Section I is essential reading for those not familiar with the fundamental principles of population and evolutionary genetics. Of particular interest is the contrast provided between evolutionary processes in large versus small populations (chapters 6-8). In large (i.e. most non-threatened) populations, adaptation through natural selection prevails. However, in small (i.e. threatened) populations, random processes such as genetic drift and mutational accumulation become the predominant evolutionary forces. This disturbing fact needs to be borne in mind when arguing for the preservation of so-called 'locally adapted' subpopulations with no other justification than that they show genetic differentiation.

Section II gets to the heart and soul of conservation genetics: the genetic implications of population size reduction. Inbreeding is the most immediate and potentially damaging of these. By drawing on a wealth of laboratory, zoo and field studies, the authors demonstrate that essentially all well-studied naturally outbreeding species show depressed reproductive fitness in inbred individuals and that this increases their vulnerability to extinction. Further, rather than treating genetics in isolation, they underscore the important interactions between the impacts of inbreeding and both deterministic factors and 'nongenetic' stochastic factors (summarized in chapter 20), highlighting the patent absurdity of treating these factors in isolation.

Section III is perhaps of most interest to ecologists, as it describes the myriad of really useful genetic methods now available, which have the potential to provide answers to otherwise unresolvable ecological and taxonomic questions. For instance, dispersal rates can be notoriously difficult to estimate in wild conditions because of the often enormous logistical demands and small sample sizes associated with radiotracking or mark-recapture methods. Molecular genetic analyses, on the other hand, can provide many of the same answers, yet do so more rapidly, at much reduced cost, with minimal disturbance to the organism or habitat and with the additional benefit of illuminating the broader evolutionary theatre within which all conservation and management priorities should ideally be evaluated. It also provides a framework for making sense of contemporary debates regarding the real-world application of biotechnology, such as the detection and environmental impact of genetically modified organisms.
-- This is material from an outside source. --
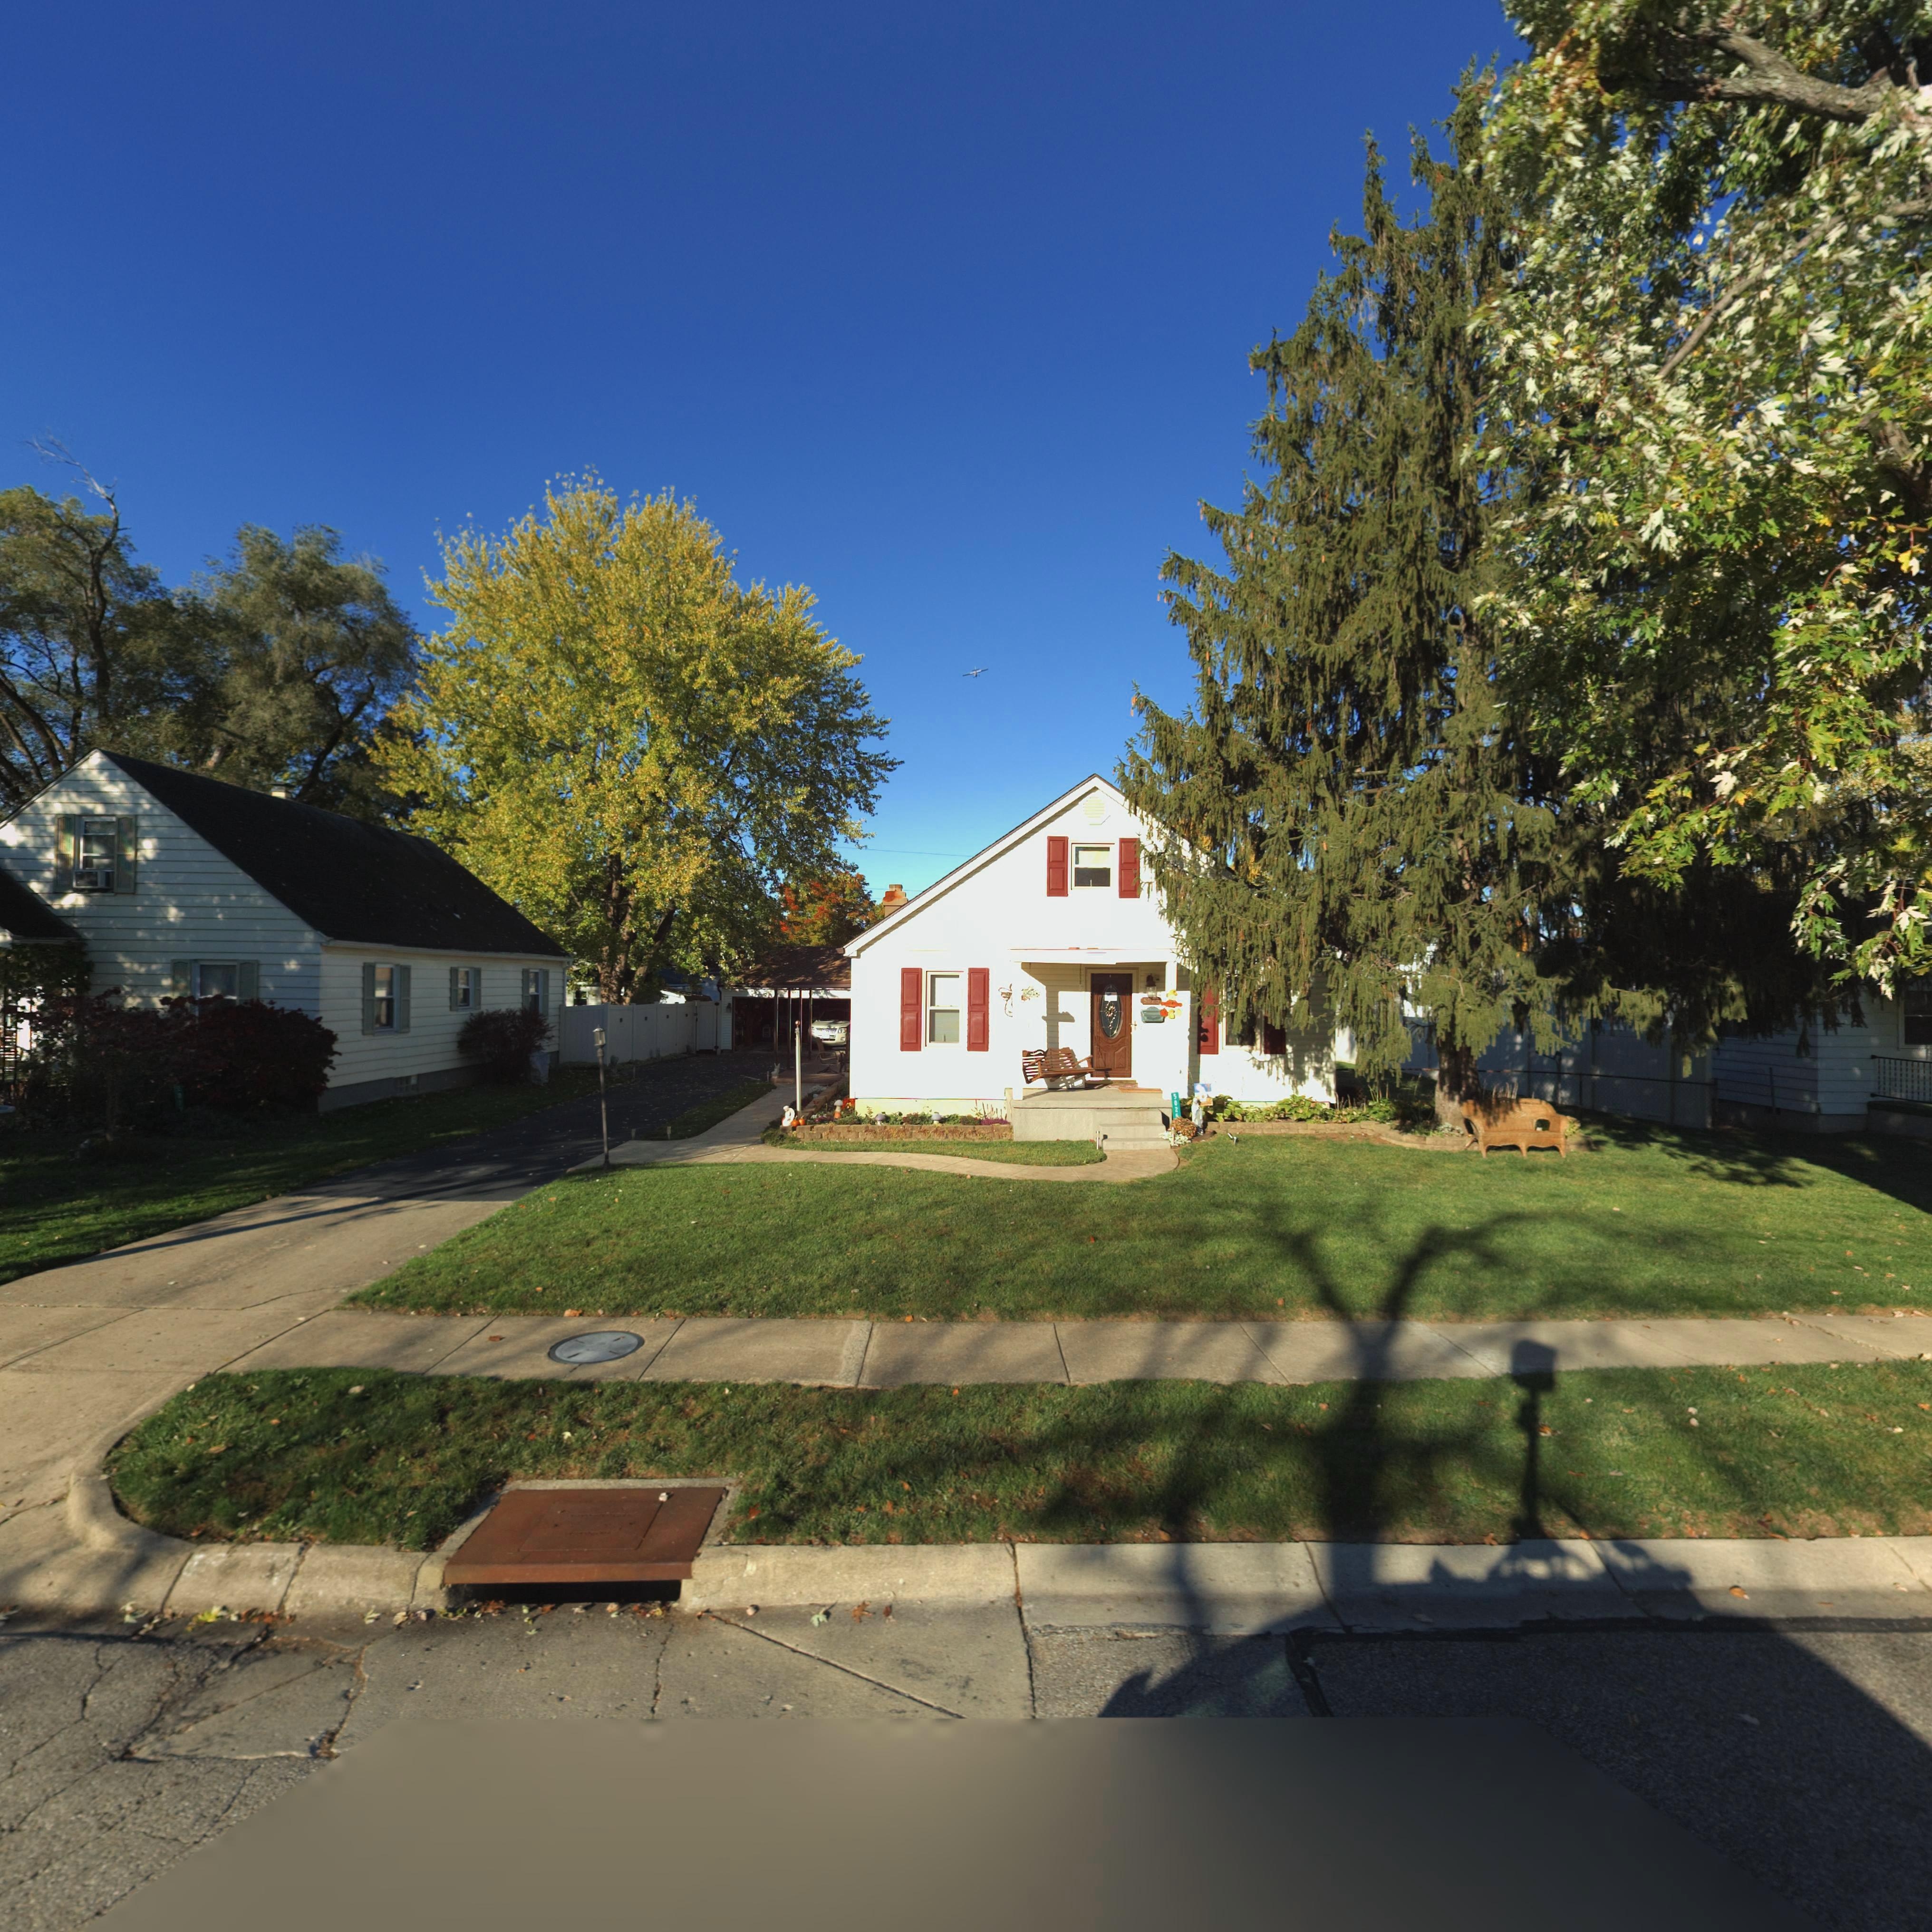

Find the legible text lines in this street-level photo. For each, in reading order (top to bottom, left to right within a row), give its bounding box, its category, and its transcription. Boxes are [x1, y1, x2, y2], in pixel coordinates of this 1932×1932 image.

[1143, 997, 1160, 1004] StreetNumber: 50**
[1172, 1093, 1179, 1120] StreetNumber: 502*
Where does this new book sit in relation to other authoritative works in this field? The discipline of conservation genetics came of age in the early 1980s with the publication of Conservation and Evolution (Frankel & Soulé 1981). Subsequently, with an explosion of interest in both the genetic and non-genetic components of species endangerment, and their interaction, there has been a proliferation of work in this field. A number of recent edited books (e.g. Conservation Genetics Case Studies from Nature ; Avise & Hamrick 1996) present advanced treatments of cutting-edge techniques and topics. However, Introduction to Conservation Genetics provides the first teaching text specifically designed to open up conservation genetics to 'the masses'. The target audience is advanced undergraduates, postgraduates, wildlife managers and professional biologists largely unacquainted with genetics.

My reviewing this book may appear somewhat nepotistic; after all I did my postgraduate training under the supervision of the first author (Dick Frankham), took an undergraduate genetics course run by the second (David Briscoe), and had my thesis examined by the third (Jon Ballou)! Further, I still collaborate with all of these scientists. So why should you trust my opinion? Because irrespective of my personal biases, reading this excellent book really will make you comfortably conversant with conservation and evolutionary genetics and that's a useful weapon in any modern ecologist's armoury.